Task directions: Your answer must hold only the lines below from the line containing "[144,316,206,326] // GPA: 3.67" through the line containing "[238,200,268,207] uses ->", each reproduced exactly.

Version comparison data
□ □ □ □ □ □ □

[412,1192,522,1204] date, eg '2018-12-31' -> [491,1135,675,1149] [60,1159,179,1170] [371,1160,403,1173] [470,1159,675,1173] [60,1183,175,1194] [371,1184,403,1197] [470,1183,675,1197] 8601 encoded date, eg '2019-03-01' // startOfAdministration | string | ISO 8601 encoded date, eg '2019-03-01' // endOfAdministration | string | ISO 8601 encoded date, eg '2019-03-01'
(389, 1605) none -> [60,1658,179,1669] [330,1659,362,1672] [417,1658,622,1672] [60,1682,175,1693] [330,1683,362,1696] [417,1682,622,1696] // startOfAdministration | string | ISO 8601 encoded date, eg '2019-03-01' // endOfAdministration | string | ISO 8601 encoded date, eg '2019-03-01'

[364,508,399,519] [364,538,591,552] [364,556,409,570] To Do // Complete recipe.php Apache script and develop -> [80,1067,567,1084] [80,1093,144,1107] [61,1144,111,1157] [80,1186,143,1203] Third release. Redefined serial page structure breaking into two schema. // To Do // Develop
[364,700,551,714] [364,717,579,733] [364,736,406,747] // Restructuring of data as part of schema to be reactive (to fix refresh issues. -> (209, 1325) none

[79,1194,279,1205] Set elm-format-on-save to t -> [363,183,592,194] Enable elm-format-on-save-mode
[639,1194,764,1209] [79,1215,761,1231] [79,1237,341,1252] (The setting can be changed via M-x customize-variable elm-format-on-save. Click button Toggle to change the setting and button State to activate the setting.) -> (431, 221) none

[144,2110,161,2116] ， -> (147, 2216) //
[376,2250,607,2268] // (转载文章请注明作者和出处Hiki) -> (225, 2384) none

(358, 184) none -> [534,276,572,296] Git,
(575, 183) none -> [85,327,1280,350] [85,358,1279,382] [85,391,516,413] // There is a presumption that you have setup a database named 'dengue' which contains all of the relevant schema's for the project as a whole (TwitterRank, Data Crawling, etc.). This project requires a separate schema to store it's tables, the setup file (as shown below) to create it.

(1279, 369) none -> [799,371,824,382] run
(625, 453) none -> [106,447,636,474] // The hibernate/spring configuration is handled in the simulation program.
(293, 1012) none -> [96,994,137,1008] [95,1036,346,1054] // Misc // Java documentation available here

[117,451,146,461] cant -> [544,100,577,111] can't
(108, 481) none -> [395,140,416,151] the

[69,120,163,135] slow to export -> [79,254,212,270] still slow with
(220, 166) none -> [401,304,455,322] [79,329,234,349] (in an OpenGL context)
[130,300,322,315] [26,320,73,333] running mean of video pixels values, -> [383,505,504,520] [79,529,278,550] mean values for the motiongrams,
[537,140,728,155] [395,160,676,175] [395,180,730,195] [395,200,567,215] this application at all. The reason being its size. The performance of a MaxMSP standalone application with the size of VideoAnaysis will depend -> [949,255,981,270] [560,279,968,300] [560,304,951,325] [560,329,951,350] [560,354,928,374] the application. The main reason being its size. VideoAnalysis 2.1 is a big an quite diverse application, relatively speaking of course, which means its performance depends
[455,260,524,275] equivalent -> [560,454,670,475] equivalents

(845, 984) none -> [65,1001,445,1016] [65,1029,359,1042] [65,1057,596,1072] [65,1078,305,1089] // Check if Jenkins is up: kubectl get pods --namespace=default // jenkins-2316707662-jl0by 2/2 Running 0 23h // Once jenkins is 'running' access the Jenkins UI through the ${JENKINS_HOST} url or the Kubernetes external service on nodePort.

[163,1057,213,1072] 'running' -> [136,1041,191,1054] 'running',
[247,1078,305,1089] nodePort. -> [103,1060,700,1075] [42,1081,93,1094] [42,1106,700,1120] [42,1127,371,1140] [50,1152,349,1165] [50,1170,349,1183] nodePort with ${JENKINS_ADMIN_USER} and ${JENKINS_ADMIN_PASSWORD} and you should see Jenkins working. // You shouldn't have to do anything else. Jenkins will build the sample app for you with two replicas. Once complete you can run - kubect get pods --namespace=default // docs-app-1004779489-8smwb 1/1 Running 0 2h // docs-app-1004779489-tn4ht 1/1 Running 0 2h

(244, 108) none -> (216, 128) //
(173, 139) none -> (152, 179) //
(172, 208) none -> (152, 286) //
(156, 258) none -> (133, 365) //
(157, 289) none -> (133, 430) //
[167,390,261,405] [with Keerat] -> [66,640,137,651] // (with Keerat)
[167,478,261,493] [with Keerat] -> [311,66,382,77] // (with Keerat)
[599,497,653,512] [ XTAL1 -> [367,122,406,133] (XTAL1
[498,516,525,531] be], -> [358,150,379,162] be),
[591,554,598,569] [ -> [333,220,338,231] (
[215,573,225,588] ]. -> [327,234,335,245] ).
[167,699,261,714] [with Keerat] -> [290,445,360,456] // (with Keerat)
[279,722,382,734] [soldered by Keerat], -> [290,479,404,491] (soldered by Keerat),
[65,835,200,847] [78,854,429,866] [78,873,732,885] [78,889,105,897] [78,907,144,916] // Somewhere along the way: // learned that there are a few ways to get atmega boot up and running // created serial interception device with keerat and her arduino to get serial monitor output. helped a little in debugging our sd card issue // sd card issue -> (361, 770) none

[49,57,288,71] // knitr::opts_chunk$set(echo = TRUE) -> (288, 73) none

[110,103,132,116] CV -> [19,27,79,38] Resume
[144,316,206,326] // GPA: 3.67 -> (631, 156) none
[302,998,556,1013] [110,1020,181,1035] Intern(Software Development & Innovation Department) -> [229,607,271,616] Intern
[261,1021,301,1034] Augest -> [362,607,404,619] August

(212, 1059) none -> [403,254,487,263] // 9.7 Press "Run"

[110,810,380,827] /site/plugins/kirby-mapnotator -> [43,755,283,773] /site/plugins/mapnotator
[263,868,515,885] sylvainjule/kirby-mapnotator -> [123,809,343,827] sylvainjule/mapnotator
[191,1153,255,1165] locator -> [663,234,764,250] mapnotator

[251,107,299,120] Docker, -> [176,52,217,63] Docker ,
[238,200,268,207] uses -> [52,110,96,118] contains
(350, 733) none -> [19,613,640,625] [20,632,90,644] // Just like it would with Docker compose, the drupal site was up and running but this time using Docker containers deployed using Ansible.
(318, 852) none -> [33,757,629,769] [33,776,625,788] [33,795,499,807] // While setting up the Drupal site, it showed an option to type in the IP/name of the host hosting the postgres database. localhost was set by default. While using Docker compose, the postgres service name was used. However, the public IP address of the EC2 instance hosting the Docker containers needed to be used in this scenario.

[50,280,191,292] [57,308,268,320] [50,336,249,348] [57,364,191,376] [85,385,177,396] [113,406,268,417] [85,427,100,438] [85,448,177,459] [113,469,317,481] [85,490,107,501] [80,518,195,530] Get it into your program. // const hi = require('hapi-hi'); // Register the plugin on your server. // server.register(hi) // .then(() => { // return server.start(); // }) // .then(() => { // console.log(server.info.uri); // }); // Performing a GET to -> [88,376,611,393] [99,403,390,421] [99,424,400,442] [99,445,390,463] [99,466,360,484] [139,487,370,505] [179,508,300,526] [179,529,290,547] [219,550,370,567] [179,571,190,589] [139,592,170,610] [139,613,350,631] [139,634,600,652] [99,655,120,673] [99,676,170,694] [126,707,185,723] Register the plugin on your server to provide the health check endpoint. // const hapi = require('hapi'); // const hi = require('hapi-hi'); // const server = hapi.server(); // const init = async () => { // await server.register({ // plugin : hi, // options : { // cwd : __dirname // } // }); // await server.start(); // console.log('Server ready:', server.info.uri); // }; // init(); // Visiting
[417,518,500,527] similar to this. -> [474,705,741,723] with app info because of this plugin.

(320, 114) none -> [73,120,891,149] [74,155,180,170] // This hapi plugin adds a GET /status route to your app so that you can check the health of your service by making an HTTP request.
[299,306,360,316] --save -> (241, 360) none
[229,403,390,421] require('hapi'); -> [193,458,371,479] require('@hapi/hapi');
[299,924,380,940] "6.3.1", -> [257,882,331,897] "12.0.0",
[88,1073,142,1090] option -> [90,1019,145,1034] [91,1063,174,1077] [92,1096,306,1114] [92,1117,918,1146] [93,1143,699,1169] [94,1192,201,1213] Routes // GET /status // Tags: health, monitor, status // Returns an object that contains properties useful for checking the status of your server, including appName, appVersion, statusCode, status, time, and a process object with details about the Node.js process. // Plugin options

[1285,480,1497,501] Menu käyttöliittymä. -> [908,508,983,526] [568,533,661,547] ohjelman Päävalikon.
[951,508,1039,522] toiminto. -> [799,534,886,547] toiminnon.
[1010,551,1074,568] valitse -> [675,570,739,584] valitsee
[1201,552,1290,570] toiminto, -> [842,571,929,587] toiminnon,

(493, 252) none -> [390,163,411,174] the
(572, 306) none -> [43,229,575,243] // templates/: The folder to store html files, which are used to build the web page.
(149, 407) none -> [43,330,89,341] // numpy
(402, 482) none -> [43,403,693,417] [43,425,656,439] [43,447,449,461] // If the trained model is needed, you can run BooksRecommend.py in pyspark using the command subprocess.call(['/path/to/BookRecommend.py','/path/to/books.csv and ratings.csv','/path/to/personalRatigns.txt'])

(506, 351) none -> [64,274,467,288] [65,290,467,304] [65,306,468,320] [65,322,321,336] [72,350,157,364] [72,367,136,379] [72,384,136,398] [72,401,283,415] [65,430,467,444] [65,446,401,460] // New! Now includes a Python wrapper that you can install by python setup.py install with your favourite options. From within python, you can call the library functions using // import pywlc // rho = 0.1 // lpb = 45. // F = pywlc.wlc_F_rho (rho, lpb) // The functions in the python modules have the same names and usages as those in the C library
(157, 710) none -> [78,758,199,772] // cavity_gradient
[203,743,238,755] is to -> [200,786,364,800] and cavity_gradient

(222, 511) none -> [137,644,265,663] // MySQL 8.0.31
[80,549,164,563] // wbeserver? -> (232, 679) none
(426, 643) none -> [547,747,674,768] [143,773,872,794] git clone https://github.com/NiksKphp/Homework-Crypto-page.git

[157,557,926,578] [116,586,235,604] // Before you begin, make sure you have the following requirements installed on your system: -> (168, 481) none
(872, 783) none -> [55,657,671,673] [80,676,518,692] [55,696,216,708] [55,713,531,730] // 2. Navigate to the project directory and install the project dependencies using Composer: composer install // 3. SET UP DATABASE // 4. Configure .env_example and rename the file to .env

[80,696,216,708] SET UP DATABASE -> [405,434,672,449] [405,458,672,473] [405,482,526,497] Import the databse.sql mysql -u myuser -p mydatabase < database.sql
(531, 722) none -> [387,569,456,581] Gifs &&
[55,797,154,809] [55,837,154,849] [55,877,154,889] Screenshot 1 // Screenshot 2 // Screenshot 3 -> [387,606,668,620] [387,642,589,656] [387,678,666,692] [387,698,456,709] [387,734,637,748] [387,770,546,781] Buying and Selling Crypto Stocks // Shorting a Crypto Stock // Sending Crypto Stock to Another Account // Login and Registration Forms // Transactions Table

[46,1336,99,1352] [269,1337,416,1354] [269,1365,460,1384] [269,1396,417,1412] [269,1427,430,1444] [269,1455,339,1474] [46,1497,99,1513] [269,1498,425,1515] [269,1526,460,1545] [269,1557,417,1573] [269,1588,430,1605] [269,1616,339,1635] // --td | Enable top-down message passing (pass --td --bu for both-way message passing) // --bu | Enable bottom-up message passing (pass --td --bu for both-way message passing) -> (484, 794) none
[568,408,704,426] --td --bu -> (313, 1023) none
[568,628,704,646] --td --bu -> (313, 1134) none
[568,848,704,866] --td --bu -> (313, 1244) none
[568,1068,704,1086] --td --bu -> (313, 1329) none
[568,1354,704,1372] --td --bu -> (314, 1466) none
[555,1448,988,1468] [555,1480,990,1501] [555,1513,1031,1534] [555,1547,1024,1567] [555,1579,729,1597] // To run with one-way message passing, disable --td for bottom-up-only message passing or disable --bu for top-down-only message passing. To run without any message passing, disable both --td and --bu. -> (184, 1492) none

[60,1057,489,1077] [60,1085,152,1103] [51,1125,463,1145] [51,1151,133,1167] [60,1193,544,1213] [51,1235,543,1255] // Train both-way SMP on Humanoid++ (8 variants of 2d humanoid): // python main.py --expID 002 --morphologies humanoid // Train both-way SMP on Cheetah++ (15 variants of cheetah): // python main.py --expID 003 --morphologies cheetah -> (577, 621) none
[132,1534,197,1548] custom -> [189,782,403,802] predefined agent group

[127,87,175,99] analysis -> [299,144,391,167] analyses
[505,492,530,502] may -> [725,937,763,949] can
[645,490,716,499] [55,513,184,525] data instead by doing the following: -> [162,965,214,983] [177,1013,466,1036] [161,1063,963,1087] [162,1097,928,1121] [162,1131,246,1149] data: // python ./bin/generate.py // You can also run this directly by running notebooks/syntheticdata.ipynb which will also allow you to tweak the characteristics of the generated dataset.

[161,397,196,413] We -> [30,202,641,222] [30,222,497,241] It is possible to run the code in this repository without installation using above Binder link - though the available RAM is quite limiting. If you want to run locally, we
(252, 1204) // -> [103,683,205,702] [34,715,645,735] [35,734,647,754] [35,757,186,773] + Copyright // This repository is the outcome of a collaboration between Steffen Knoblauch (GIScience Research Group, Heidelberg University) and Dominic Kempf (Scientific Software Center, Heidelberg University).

□ □ □ □ □ □ □

Result of the exercise:
[144,316,206,326] // GPA: 3.67 -> (631, 156) none
[302,998,556,1013] [110,1020,181,1035] Intern(Software Development & Innovation Department) -> [229,607,271,616] Intern
[261,1021,301,1034] Augest -> [362,607,404,619] August

(212, 1059) none -> [403,254,487,263] // 9.7 Press "Run"

[110,810,380,827] /site/plugins/kirby-mapnotator -> [43,755,283,773] /site/plugins/mapnotator
[263,868,515,885] sylvainjule/kirby-mapnotator -> [123,809,343,827] sylvainjule/mapnotator
[191,1153,255,1165] locator -> [663,234,764,250] mapnotator

[251,107,299,120] Docker, -> [176,52,217,63] Docker ,
[238,200,268,207] uses -> [52,110,96,118] contains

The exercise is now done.